**EXCERPTED PASSAGE:**
──────────────────────────────

Drilling Formulas and Drilling Calculations

A “Kick” or “Wellbore Influx” is undesirable flow of formation fluid into the wellbore and it happens when formation pressure is more than hydrostatic pressure in wellbore.

Several causes of Kick (Wellbore Influx) are listed below:

1. Lack of knowledge and experience of personnel (Human error)– Lacking of well-trained personnel can cause well control incident because they don’t have any ideas what can cause well control problem. For example, personnel may accidentally pump lighter fluid into wellbore and if the fluid is light enough, reservoir pressure can overcome hydrostatic pressure.

2. Light density fluid in wellbore - It results in decreasing hydrostatic pressure. There are several reasons that can cause this issue such as

• Light pills, sweep, spacer in hole

• Accidental dilution of drilling fluid

• Gas cut mud

3. Abnormal pressure – If abnormally high pressure zones are over current mud weight in the well, eventually kick will occur.

──────────────────────────────

**AVAILABLE DATA:**
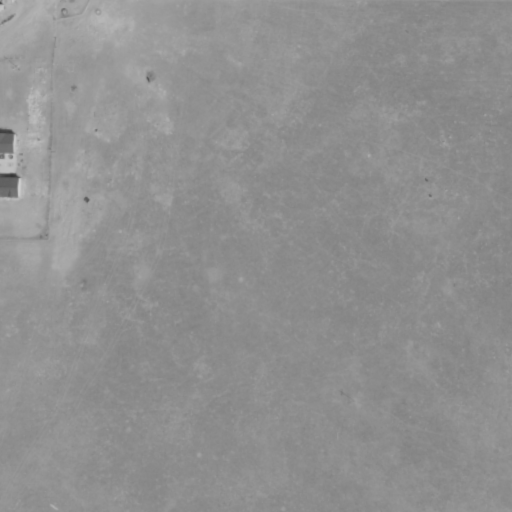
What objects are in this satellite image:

──────────────────────────────

**TASK REQUIREMENTS:**
a. Print everything from "2. Light density" down to "kick will occur." in the wellbore kick passage.
b. According to the wellbore kick passage, why can light density fluid in the wellbore lead to a kick? Answer in one to three sentences.
c. Summarize the wellbore kick passage in two sentences.

**ANSWER SET:**
a.
2. Light density fluid in wellbore - It results in decreasing hydrostatic pressure. There are several reasons that can cause this issue such as

• Light pills, sweep, spacer in hole

• Accidental dilution of drilling fluid

• Gas cut mud

3. Abnormal pressure – If abnormally high pressure zones are over current mud weight in the well, eventually kick will occur.

b. Light density fluid in the wellbore decreases hydrostatic pressure. A kick happens when formation pressure is more than the hydrostatic pressure in the wellbore. Lowering the hydrostatic pressure can therefore allow formation fluid to flow into the wellbore.

c. A kick, or wellbore influx, is an undesirable flow of formation fluid into the wellbore that happens when formation pressure is more than the hydrostatic pressure in the wellbore. Its listed causes are human error by personnel who lack training and experience, light density fluid in the wellbore (from light pills, sweeps or spacers, accidental dilution of drilling fluid, or gas cut mud), and abnormally high pressure zones that exceed the current mud weight.